Answers to these questions will explore HSU’s best practices in the areas of student access, persistence, and graduation in an effort to determine how these best practices might enhance academic success for under-represented students. The Action Team is charged with developing multiple plans that will include both process and outcome objectives that are measurable and ambitious, and that are based on analyses of institutional data at the academic program level. The processes being employed to develop answers to these questions and to formulate action plans for the campus are discussed below. Before that, we need to turn to a more basic question: Why is diversity important in the formation of the lives of our students, staff, faculty, and administrators? We must answer that question, for only when we are claimed by the conviction that diversity matters will our efforts toward access, persistence, graduation, and academic success for under-represented students be energized and sustained.
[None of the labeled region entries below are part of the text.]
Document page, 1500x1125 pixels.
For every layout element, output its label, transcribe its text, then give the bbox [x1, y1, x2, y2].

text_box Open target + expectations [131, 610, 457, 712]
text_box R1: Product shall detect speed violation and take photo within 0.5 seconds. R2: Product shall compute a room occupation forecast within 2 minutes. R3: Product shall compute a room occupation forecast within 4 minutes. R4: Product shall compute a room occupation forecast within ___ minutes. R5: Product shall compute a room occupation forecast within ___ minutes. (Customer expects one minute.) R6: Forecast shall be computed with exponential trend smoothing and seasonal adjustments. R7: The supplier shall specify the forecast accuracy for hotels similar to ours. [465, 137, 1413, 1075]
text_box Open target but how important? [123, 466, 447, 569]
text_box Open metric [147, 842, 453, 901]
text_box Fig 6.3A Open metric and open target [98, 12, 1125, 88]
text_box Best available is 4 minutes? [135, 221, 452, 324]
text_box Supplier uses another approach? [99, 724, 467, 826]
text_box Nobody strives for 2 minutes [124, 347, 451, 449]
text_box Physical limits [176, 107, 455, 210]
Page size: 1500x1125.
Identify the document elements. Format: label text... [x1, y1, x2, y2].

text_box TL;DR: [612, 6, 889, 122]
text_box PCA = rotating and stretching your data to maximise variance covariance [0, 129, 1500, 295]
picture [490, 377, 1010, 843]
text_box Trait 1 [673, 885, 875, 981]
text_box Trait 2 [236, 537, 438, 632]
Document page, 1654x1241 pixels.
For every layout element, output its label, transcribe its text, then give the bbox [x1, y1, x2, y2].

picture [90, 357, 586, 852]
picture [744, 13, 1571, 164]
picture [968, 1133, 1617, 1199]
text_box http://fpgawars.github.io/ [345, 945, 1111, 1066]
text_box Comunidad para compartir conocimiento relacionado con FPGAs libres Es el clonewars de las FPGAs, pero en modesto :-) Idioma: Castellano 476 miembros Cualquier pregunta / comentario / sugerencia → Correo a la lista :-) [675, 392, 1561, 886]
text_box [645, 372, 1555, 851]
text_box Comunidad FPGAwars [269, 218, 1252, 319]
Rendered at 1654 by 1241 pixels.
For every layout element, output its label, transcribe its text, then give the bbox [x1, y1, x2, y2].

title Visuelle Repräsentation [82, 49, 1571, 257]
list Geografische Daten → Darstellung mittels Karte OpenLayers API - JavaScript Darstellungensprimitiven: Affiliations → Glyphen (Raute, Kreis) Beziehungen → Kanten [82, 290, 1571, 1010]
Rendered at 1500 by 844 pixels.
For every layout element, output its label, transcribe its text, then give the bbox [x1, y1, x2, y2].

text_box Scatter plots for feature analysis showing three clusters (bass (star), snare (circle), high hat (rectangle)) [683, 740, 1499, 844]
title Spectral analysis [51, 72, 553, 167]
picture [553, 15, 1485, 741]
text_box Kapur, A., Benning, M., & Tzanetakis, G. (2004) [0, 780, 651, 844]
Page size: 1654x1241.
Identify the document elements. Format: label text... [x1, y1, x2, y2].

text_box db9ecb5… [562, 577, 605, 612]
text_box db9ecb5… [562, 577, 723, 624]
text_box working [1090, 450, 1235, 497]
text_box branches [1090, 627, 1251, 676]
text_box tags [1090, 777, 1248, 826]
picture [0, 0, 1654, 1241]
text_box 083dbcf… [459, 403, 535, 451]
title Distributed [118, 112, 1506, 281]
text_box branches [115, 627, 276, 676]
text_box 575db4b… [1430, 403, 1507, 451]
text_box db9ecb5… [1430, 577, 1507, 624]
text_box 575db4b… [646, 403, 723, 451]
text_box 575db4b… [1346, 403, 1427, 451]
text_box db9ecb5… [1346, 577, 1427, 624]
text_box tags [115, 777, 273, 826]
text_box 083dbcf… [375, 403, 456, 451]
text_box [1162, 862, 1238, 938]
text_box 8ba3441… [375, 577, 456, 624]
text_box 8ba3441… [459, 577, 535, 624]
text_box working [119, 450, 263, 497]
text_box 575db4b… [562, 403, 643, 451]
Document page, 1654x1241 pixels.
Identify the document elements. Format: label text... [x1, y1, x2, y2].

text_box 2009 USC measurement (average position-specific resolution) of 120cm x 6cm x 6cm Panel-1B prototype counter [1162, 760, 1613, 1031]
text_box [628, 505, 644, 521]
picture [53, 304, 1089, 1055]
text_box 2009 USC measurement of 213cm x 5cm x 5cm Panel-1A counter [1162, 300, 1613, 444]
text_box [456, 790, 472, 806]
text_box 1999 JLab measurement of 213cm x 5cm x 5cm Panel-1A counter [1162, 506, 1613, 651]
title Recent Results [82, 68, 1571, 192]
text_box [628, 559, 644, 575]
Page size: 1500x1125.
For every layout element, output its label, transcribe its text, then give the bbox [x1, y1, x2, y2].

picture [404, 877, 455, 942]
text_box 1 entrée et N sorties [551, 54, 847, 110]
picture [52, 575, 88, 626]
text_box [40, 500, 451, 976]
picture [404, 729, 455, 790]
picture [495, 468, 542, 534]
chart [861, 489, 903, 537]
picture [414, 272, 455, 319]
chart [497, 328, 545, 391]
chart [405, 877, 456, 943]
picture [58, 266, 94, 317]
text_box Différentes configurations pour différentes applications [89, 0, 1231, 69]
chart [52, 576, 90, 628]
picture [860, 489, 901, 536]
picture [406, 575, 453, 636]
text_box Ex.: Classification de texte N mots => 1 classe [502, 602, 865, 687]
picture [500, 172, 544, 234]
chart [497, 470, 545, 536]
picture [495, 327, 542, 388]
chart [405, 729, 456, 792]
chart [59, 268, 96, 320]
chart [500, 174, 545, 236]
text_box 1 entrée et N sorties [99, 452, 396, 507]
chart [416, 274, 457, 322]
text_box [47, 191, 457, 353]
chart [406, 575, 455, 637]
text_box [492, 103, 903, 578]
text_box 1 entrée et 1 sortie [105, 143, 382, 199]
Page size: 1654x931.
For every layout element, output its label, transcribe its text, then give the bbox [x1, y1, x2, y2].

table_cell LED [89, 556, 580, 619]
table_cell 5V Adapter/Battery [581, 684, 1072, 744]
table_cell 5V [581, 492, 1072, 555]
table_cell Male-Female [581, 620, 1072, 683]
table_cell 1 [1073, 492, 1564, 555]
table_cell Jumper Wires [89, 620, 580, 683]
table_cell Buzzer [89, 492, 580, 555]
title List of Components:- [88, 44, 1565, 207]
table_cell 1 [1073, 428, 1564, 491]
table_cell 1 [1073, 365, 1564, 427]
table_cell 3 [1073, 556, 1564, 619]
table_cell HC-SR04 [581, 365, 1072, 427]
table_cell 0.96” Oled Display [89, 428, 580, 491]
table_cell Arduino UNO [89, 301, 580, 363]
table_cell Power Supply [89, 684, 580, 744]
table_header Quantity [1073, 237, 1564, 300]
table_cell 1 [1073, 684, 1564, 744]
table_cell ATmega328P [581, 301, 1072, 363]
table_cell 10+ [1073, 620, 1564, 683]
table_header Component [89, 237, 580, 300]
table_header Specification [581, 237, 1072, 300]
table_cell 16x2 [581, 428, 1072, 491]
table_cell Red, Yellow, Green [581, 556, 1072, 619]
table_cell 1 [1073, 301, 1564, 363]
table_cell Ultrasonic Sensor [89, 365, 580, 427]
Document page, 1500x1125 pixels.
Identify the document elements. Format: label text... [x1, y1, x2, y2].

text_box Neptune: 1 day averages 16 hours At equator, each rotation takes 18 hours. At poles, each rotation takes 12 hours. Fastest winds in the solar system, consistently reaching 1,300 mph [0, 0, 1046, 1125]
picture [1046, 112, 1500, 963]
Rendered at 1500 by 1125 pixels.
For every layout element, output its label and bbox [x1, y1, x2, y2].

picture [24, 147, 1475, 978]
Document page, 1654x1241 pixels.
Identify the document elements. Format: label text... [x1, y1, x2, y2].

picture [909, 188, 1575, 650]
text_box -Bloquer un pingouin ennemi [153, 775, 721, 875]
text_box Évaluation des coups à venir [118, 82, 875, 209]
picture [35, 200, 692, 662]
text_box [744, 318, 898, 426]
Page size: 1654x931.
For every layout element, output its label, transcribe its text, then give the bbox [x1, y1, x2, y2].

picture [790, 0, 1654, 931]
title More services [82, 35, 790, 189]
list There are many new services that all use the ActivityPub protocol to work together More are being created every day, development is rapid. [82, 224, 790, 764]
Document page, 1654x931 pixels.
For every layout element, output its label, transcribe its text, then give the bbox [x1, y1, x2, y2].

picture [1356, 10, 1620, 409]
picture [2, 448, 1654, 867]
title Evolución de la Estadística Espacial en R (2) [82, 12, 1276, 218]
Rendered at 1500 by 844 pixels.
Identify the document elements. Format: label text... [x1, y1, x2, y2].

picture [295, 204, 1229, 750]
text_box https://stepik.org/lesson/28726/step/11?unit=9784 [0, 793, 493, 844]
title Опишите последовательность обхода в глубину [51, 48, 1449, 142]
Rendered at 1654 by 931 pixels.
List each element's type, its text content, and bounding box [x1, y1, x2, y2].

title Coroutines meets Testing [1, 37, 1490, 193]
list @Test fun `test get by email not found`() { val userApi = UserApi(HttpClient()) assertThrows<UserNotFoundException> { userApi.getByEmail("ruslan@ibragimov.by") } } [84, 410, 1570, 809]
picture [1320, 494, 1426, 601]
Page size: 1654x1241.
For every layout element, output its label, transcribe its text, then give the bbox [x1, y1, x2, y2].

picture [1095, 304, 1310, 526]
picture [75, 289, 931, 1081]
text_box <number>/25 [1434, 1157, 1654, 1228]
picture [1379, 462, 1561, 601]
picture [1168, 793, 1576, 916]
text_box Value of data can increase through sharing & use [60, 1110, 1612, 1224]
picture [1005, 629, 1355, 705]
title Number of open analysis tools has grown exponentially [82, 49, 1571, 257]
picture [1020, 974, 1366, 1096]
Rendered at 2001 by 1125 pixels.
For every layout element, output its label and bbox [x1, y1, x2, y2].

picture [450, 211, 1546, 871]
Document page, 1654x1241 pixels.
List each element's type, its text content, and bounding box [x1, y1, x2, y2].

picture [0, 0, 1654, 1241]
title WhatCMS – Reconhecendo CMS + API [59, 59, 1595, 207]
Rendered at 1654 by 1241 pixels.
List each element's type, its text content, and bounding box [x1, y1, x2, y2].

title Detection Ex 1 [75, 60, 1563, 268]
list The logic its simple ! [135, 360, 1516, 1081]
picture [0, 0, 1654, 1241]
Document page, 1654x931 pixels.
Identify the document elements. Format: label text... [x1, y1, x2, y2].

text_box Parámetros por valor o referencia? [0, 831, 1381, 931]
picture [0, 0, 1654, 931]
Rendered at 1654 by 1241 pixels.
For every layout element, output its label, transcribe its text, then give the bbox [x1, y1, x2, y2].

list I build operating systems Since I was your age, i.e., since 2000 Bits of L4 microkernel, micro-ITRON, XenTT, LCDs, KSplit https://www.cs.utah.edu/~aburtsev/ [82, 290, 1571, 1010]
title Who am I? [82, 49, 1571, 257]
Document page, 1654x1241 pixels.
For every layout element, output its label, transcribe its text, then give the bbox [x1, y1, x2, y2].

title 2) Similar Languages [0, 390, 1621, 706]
To focus the brief discussion in this report, we draw on a paper (one of three1) commissioned by the Association of American Colleges and Universities to provide an intellectual framework for its new initiative, Making Excellence Inclusive. That initiative is a multi-year endeavor designed to help campuses “(a) integrate their diversity and quality efforts, (b) situate this work at the core of institutional functioning, and (c) realize the educational benefits available to students and to the institution when this integration is done well and is sustained over time.” HSU’s WASC themes, the basis for future accreditation, are directly in accord with (a) since Theme 1 is to identify learning outcomes which all HSU graduates should demonstrate, verified with assessment measurements, while Theme 2 focuses specifically on improving access, persistence, and academic achievement of under-represented students within the larger framework of the learning outcomes for all students. Key to our understanding is the inextricable necessity of achieving the goals of Theme 2 in order to achieve Theme 1. Becoming who we want and need to be cannot occur without diversifying our campus.
Integrating diversity and quality into the core of our institutional functioning (point b above) is a key element (and will be discussed in our final report) in re-visioning our diversity efforts. Presently, we have “pockets” of faculty, staff, and students who provide our campus with an array of support systems and activities that serve to increase the access, retention, and academic success of under-represented students. Their service and advocacy play a critical role in helping the campus community engage and reflect upon the nature, challenges, and benefits of being among persons with identities other than one’s own. However, the goal is to become an educational community with a cohesive vision and coordinated institutional structure that simply assumes diversity as the “given” mode of existence because its benefits are so great (point c above).
Diversity as Educational Process
A common tendency on university campuses is to focus too heavily on diversity mainly in terms of the ethnic composition of the student body. Increasing the proportion of under-represented students on campuses is absolutely crucial—the educational benefits of diversity cannot occur unless diversity exists! However, increasing the proportion of under-represented students enrolled and succeeding is not the ultimate goal. Rather, the ultimate goal is the learning outcomes—the valuable attributes of human existence that emerge within an atmosphere of diversity and are essential to the making of a learned person. Those characteristics—those learning outcomes—are goals we have identified for all our graduates; and to achieve most of them requires increasing compositional diversity so that those attributes can develop in all our students.
For example, Chang (1999) found that the likelihood that students will engage with students of different backgrounds increases as compositional diversity increases. 2 Likewise, in a later study, Chang (2003) found that there are differences of opinion between racial groups at the point of college entry on important social and political issues. Campus communities with greater compositional diversity tend to create more richly varied, interactive pedagogies which require direct interaction not only with persons who have differences of opinion, but also with a broader array of worldview constructions. “Such an atmosphere creates greater discontinuity for students and subsequently improves the chances for enhanced cognitive and identity development. For example, when students encounter novel ideas and new social situations, they are pressed to abandon automated scripts and think in more active ways.” 3 Such skills are important in a democratic society, in a world of increasing contact among groups, and in a workforce that must solve problems collaboratively and creatively. These learning outcomes, these abilities, occur more frequently and with greater integrative depth when there is greater compositional diversity. That is the type of benefit inherent in diversity—and that is the goal.
We should examine the numbers to alert ourselves to the extent of our compositional diversity; and to increase the numbers, we will need to be truly captivated by the educational vision that diversity enables. Only then will we have the motivation to prioritize resources and practices that will recruit and retain students and faculty of color and other under-represented students to ensure the success of all our students and the enrichment of all our lives. Recruitment, retention, and success of under-represented students is not the majority society’s way of lending a “helping hand” to them; it is a recognition of the value of all persons in their particularity, and the benefits that we all experience as persons when each of us is affirmed, challenged, and expanded by the presence of others different from ourselves.
A campus will not reap the full extent of the above benefits without increasing its compositional diversity. However, increasing compositional diversity does not in itself automatically result in extensive gains in such cognitive and personal growth of students, faculty, and staff. It doesn’t “just happen” because one manages to increase compositional diversity. It is just as likely that the under-represented students will come, and then leave, if the campus structures fail to support their presence effectively. It is toward determining the components of this “effective structure” that our examination of “best practices” presently is directed.